The first level that we checked out took place in a lush forest complete with waterfalls and a fast-flowing river that Eragon and Murtagh were wading through when they were ambushed by urgals. These troll-like creatures were armed with a variety of melee weapons and weren't at all shy about attacking in numbers. Fortunately, Eragon's combat controls are easy to pick up, and so we had no problem defending ourselves using a combination of quick attacks, strong attacks, jump attacks, grapples, combos, and special finishing moves. The dodge and evade commands came in very handy when we got embroiled in a fight with two or three urgals simultaneously, and when an enemy appeared on a hill above us and started firing flaming arrows in our direction, a flashing blue icon on the screen told us that we had the option to call Saphira down from the skies to take care of him in cinematic fashion.

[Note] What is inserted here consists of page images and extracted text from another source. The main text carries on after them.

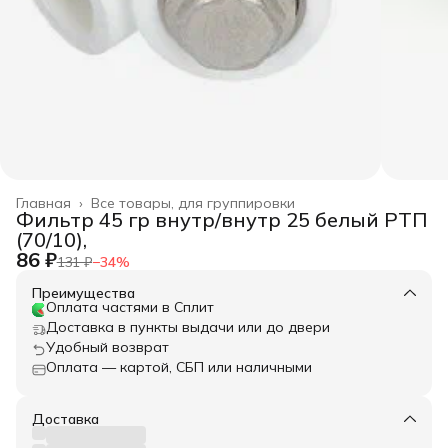
Главная
›
Все товары, для группировки
Фильтр 45 гр внутр/внутр 25 белый РТП
(70/10),
86 ₽
131 ₽
−
34
%
Преимущества
Оплата частями в Сплит
Доставка в пункты выдачи или до двери
Удобный возврат
Оплата — картой, СБП или наличными
Доставка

Next up was a level set in what appeared to be the ruins of a desert temple, where we encountered our first kull. Standing around three times as tall as Eragon and his companion, the kull is a powerful ogre-like enemy large enough that you can climb onto it during a fight. We even watched a Sierra representative who was playing the game "ride" on the shoulders of a kull and steer it off the edge of a cliff to its doom--leaping off the beast to safety just before it fell. The kull's demise was a perfect segue into the next level that we checked out, in which our heroes were attacked by a gang of urgals while climbing a mountain path. The level felt quite different from the two that we'd seen previously, simply because so much of our movement around it was vertical rather than horizontal. All of the on-foot levels that we saw during our time with the game appeared to be heavily combat-based, but we're told that a number of gameplay sequences will involve stealth and/or puzzle-solving.

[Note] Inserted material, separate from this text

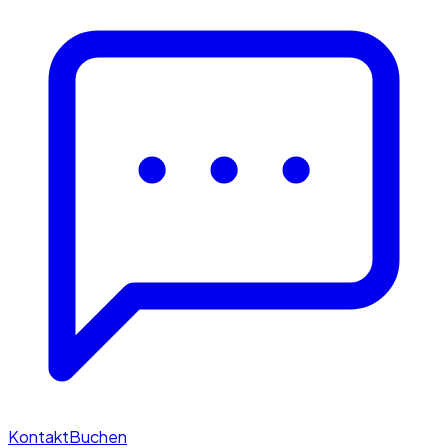
Kontakt
Buchen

Adding even more variety to the proceedings in Eragon are four levels (one of them exclusive to the Xbox 360 version) in which you'll be flying around on Saphira's back. Early in the game, the dragon's main method of attack will be to whip enemies with her tail, but in the level that we played she had matured enough to breathe fire, which was particularly effective against the enemies who had foolishly taken up positions in oil fields. Our route around the level was set on a predetermined path, but we had plenty of freedom to move around within it to target enemies and to avoid the fire from their bows, catapults, and trebuchets. In addition to Saphira's attacks, the moves in our arsenal included a screen-blurring speed boost, a magical shield, and Eragon's ability to launch mystical arrows.
Eragon is shaping up to be an enjoyable action adventure game that should appeal to fans of the genre, of the fiction, and of the upcoming movie. We look forward to bringing you more information on the game soon.